++++ Source material ++++
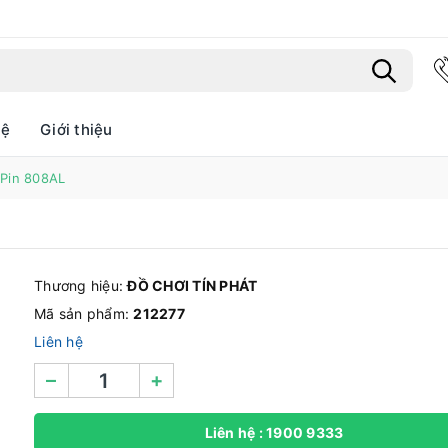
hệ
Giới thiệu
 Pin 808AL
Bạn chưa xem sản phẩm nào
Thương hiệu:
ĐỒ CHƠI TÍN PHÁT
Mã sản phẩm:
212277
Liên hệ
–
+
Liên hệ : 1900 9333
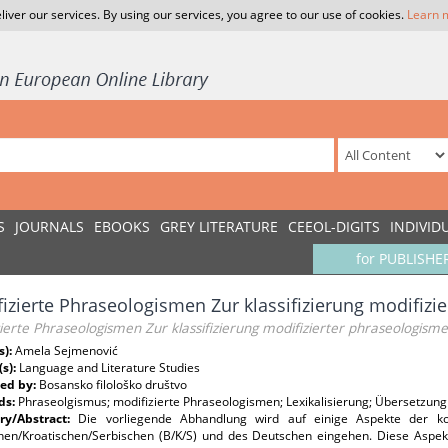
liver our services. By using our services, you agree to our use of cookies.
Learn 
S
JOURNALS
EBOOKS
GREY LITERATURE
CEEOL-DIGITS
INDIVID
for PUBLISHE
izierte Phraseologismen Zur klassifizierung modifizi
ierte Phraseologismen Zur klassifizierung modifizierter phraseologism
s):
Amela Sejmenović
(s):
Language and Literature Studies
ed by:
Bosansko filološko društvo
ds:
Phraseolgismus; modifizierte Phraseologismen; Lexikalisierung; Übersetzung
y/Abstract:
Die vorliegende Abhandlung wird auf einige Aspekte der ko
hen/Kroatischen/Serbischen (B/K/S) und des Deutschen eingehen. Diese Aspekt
++++
++++ Source material ++++
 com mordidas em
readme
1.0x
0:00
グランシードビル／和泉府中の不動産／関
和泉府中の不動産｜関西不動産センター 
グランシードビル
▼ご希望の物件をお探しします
++++
## What you should do
Tally the lines of the data that contain the word "和泉府中の不動産", and give only that tally.

## Task response
2